TEXT:
=== Section Start ===

We can efficiently find an eligible edge with minimum priority if we store all eligible edges in a MinPriorityQueue<TEdgeData, Edge<TNode, TEdgeData>>. Note however, that when we include x in S as a result of removing (w, x) from the queue, it will cause any other eligible edges leading to x to become ineligible, as x will no longer be outside of S. Because removing these edges from the min-priority queue is difficult, we will simply leave them in the queue, and discard them whenever they have minimum priority. This min-priority queue will therefore contain all eligible edges, plus some edges whose endpoints are both in S.

We also need a data structure to keep track of the shortest paths we have found. A convenient way to do this is, for each node to which we have found a shortest path, to keep track of this node’s predecessor on this path. This will allow us to retrieve a shortest path to a node v by starting at v and tracing the path backwards using the predecessor of each node until we reach u. A Dictionary<TNode, TNode> is an ideal choice for this data structure. The keys in the dictionary will be the nodes in S, and the value associated with a key will be that key’s predecessor on a shortest path. For node u, which is in S but has no predecessor on its shortest path, we can associate a value of u itself.

The algorithm begins by adding the key u with the value u to a new dictionary. Because all of the outgoing edges from u are now eligible, it then places each of these edges into the min-priority queue. Because u is the source node of each of these edges, and the shortest path from u to u has length 0, the priority of each of these edges will simply be its length.

Once the above initialization is done, the algorithm enters a loop that iterates as long as the min-priority queue is nonempty. An iteration begins by obtaining the minimum priority p from the min-priority queue, then removing an edge (w, x) with minimum priority. If x is a key in the dictionary, we can ignore this edge and go on to the next iteration. Otherwise, we add to the dictionary the key x with a value of w. Because we now have a shortest path to x, there may be more eligible edges that we need to add to the min-priority queue. These edges will be edges from x that lead to nodes that are not keys in the dictionary; however, because the min-priority queue can contain edges to nodes that are already keys, we can simply add all outgoing edges from x. Because the length of the shortest path to x is p, the priority of each of these outgoing edges is p plus the length of the outgoing edge.

Note that an edge is added to the min-priority queue only when its source is added as a key to the dictionary. Because we can only add a key once, each edge is added to the min-priority queue at most once. Because each iteration removes an edge from the min-priority queue, the min-priority queue must eventually become empty, causing the loop to terminate. When the min-priority queue becomes empty, there can be no eligible edges; hence, when the loop terminates, the algorithm has found a shortest path to every reachable node.

=== Section End ===

WORK INSTRUCTION A:
Answer these questions about the shortest-path text, one per line:
(i) Which data structure holds each node's predecessor on a shortest path?
(ii) What value is associated with the key u?
(iii) What is the priority of each outgoing edge added to the queue after a shortest path to x of length p is found?
WORK INSTRUCTION B: Write a continuation of the shortest-path text, starting after its final sentence.
The listing that comes after this text is not used for anything.

INFORMATION PROVIDED:
=== Section Start ===

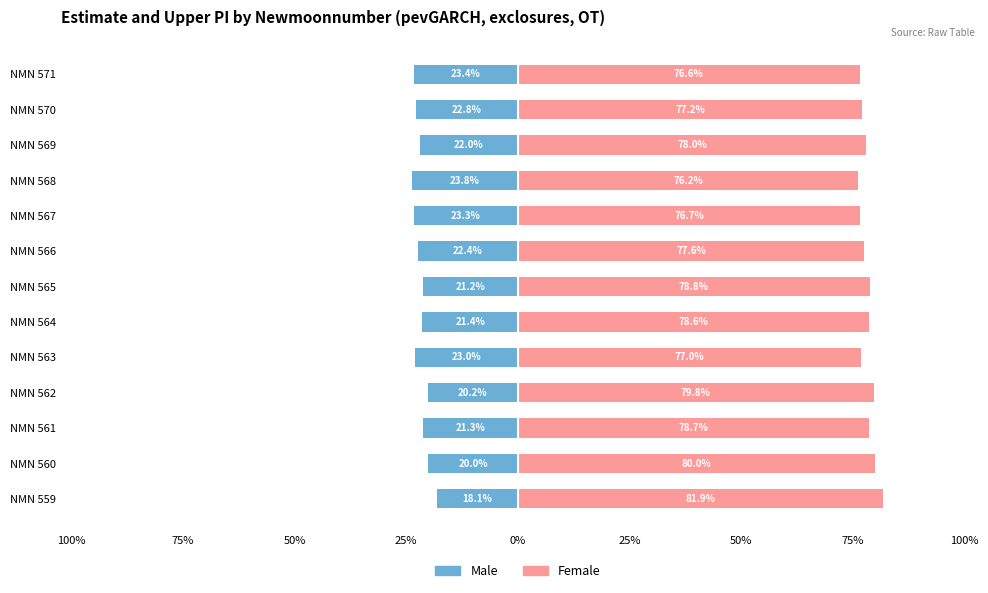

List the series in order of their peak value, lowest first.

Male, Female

=== Section End ===

WRITTEN REPLY A:
(i) A Dictionary<TNode, TNode>.
(ii) The node u itself.
(iii) p plus the length of that outgoing edge.

WRITTEN REPLY B:
We can now modify the above algorithm so that it finds a shortest path from u to a given node v. Each time we add a new key to the dictionary, we check to see if this key is v; if so, we return the dictionary immediately. We might also want to return this path’s length, which is the priority of the edge leading to v. In this case, we could return the dictionary as an out parameter. Doing this would allow us to return a special value (e.g., a negative number) if we get through the loop without adding v, as this would indicate that v is unreachable. This modified algorithm is therefore as follows:

• Construct a new dictionary and a new min-priority queue.
• Add to the dictionary the key u with value u.
• If u = v, return 0.
• For each outgoing edge (u, w) from u:
  • Add (u, w) to the min-priority queue with a priority of the length of this edge.
• While the min-priority queue is nonempty:
  • Get the minimum priority p from the min-priority queue.
  • Remove an edge (w, x) with minimum priority from the min-priority queue.
  • If x is not a key in the dictionary:
    • Add to the dictionary the key x with a value of w.
    • If x = v, return p.
    • For each outgoing edge (x, y) from x:
      • Add (x, y) to the min-priority queue with priority p plus the length of (x, y).
• Return a negative value.

The above algorithm computes all of the path information we need, but we still need to extract from the dictionary the shortest path from u to v. Because the value for each key is that key’s predecessor, we can walk backward through this path, starting with v. To get the path in the proper order, we can push the nodes onto a stack; then we can remove them in the proper order. Thus, we can extract the shortest path as follows:

• Construct a new stack.
• Set the current node to v.
• While the current node is not u:
  • Push the current node onto the stack.
  • Set the current node to its value in the dictionary.
• Process u.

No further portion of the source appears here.